Backstory and Context
The Holy Trinity parish has origins stretching back to the 18th century. In 1724, an Anglican congregation was organized in Middletown, followed by the Parish of Christ Church, formed in 1750. This parish built its first church in 1755 under the leadership of the Reverend Abraham Jarvis.
Alongside nine other Connecticut clergy members, Jarvis worked to develop a distinctive American Church, separate from the Church of England, following the American Revolution. After his consecration by the Church of Scotland, Samuel Seabury was appointed the first bishop of this Church in America. Bishop Seabury ordained a number of Episcopalian clergy at the church in Middletown, helping establish the Protestant Episcopal Church in the newly formed United States. In 1788, the Episcopal Church gained official recognition. In 1797, Jarvis was chosen as Seabury's successor and became the second Bishop of Connecticut.
The Parish of Christ Church outgrew its original church and constructed a second one on Broad Street in 1834; this building is now the Russell Memorial Library. The original parish church was demolished. In 1857, the Society of Christ Church renamed itself the Society of the Parish of the Holy Trinity. During the latter half of the 19th century, Holy Trinity maintained close ties with Berkeley Divinity School, an Episcopal seminary which operated in Middletown from its 1854 foundation until its 1928 relocation to New Haven. During this time, the Church of the Holy Trinity became the cathedral of Connecticut's Episcopal Diocese.
The Current Church of the Holy Trinity, constructed 1870-74
Today, visitors to Middletown can see the third church constructed by the Holy Trinity parish. Located on Main Street, the church is a fine example of Gothic Revival architecture and was designed by Henry C. Dudley.

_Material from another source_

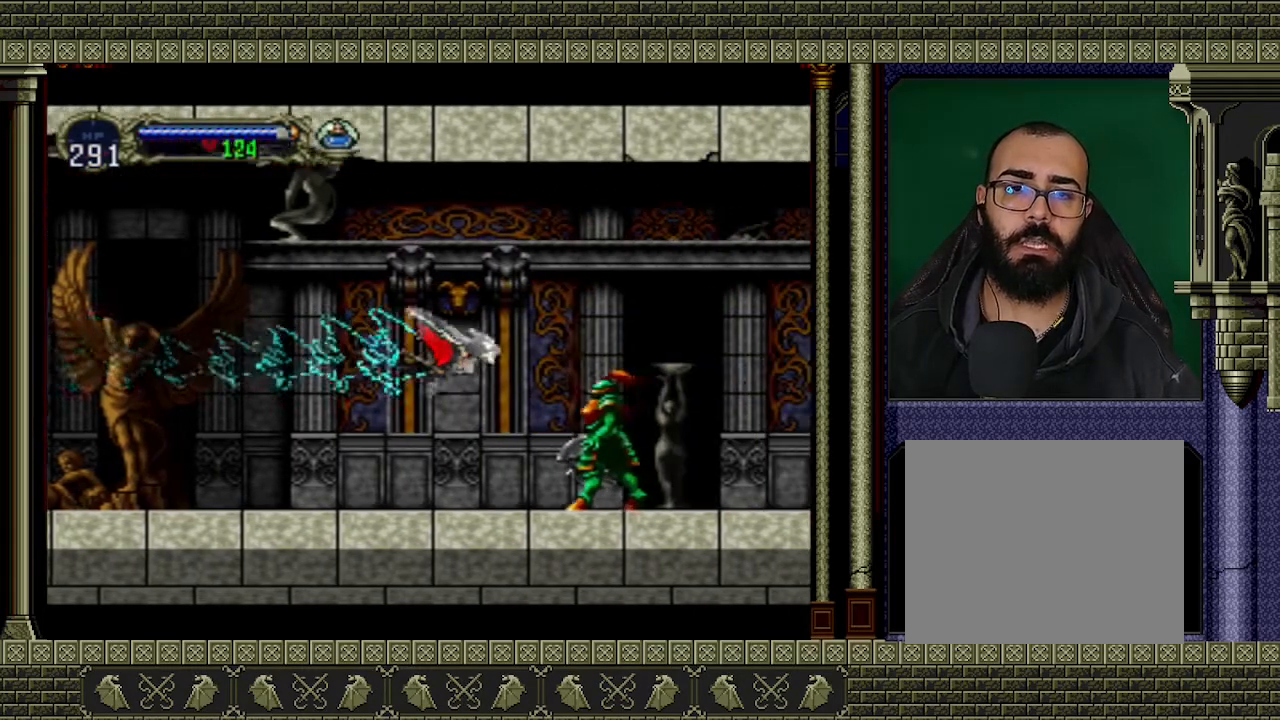
{"buttons": [], "left_stick": "center", "events": []}
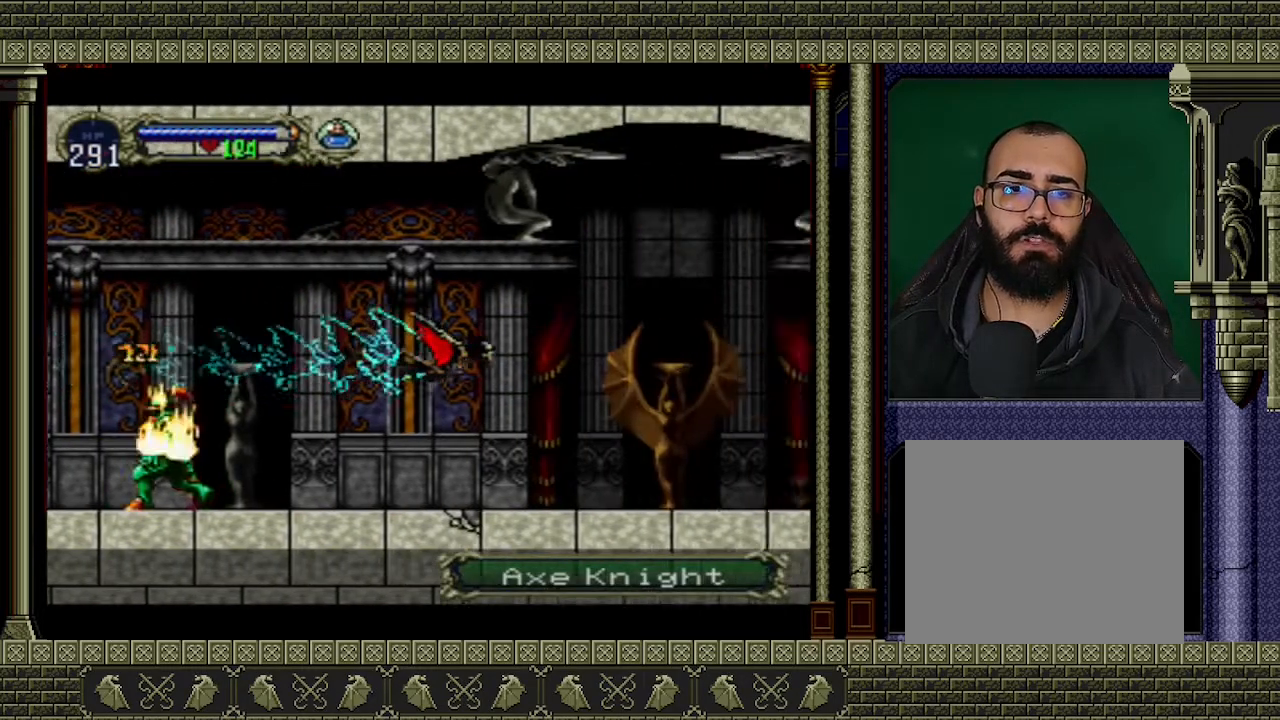
{"buttons": [], "left_stick": "center", "events": []}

It was built to suit the needs of the expanding parish, which had once again outgrown its previous church. This new Holy Trinity church served as the cathedral of the Diocese until 1899. Multiple other institutional buildings were constructed in the Gothic Revival style in Middletown during the latter half of the 19th century, a time of economic growth for the city.
The church features a brownstone exterior, slate shingled roof, gabled dormers, and buttresses. Inside, the church walls and ceilings are plastered and accented by wooden beams. Stained glass windows depict scenes from the Bible, saints, and decorative motifs. A rose window appears over the church's primary entrance.

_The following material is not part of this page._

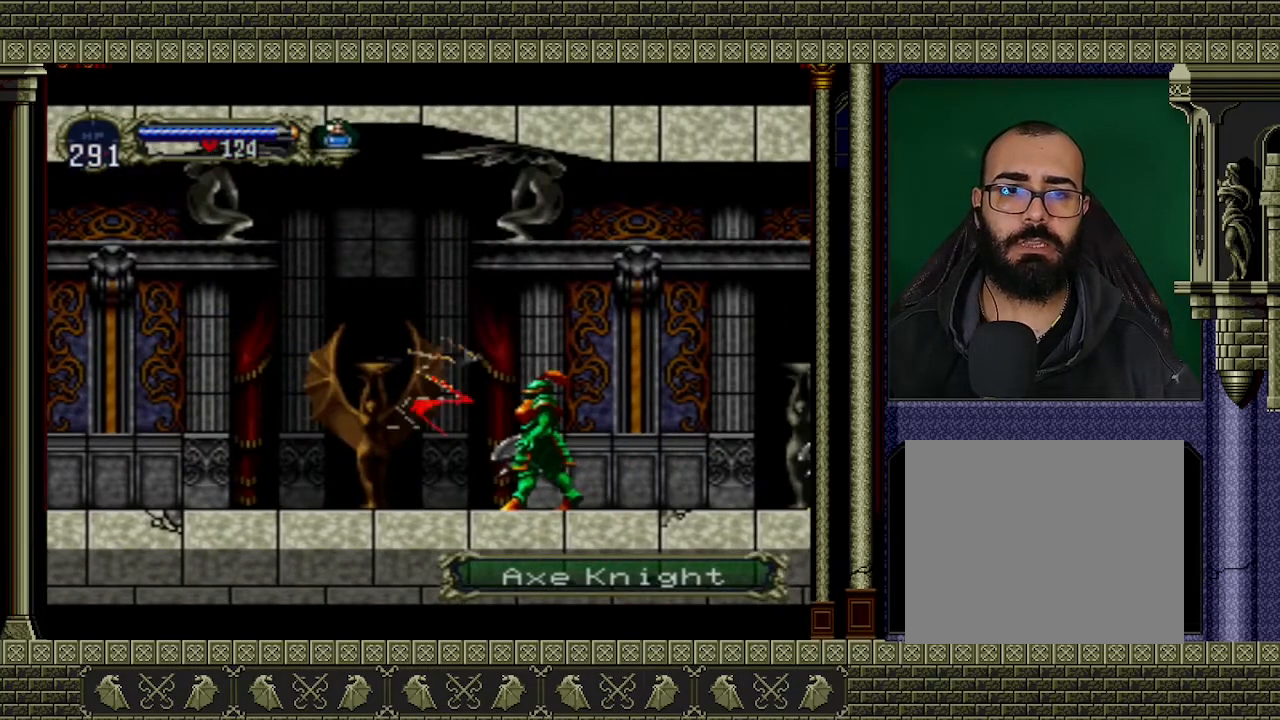
{"buttons": [], "left_stick": "center", "events": []}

The nearby rectory was designed by H. Hilliard Smith and built in 1902 in the Colonial Revival style, popular in Middletown in the early 20th century. The building was first inhabited by the Reverend Edward C. Acheson, who went on to become the sixth Bishop of Connecticut.

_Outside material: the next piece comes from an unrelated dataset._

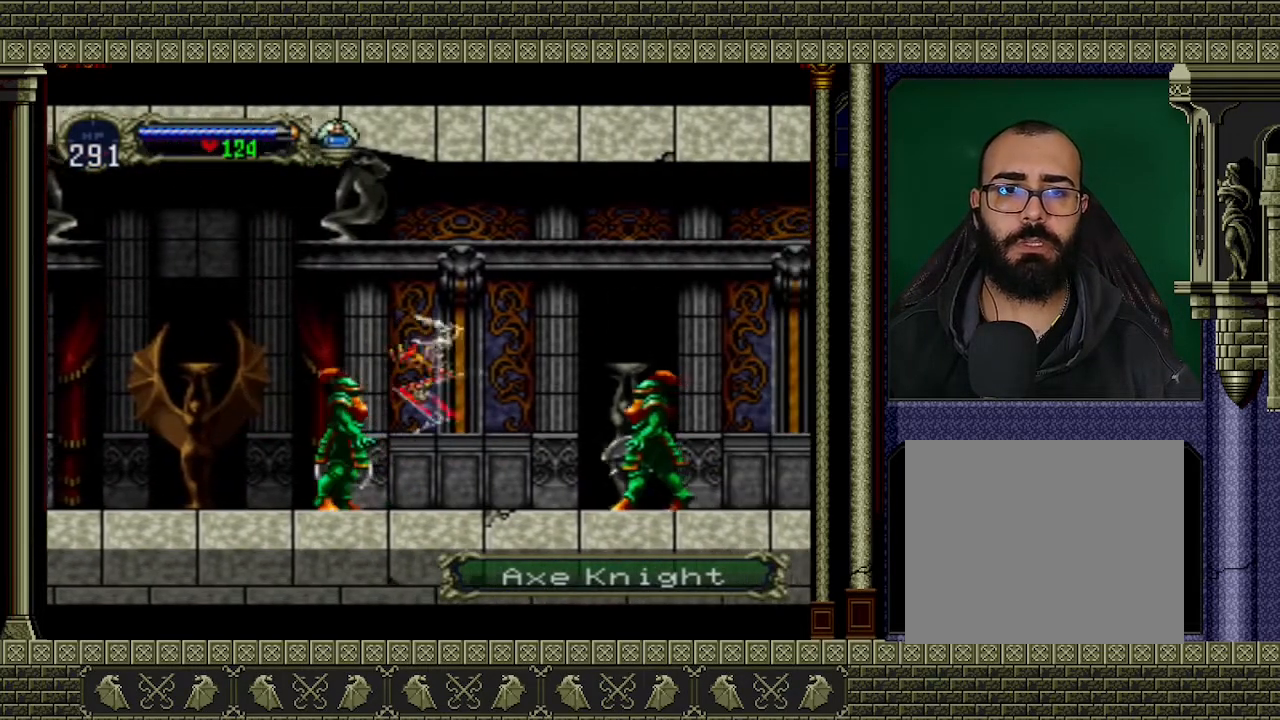
{"buttons": [], "left_stick": "center", "events": []}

Working for the Greater Middletown Preservation Trust, Robert Svec prepared the nomination form for the inclusion of this property on the National Register of Historic Places. In his words,
The Church of the Holy Trinity, complemented by the rectory behind it, is one of the city's most prominent landmarks. These two buildings exemplify the heritage of the Episcopal Church in Middletown and its substantial religious contribution to the community. The interval between the construction of the structures was characterized by marked industrial and residential expansion in the city. The buildings, displaying sophisticated architecture, reflect the vitality of the parish and Middletown during this era.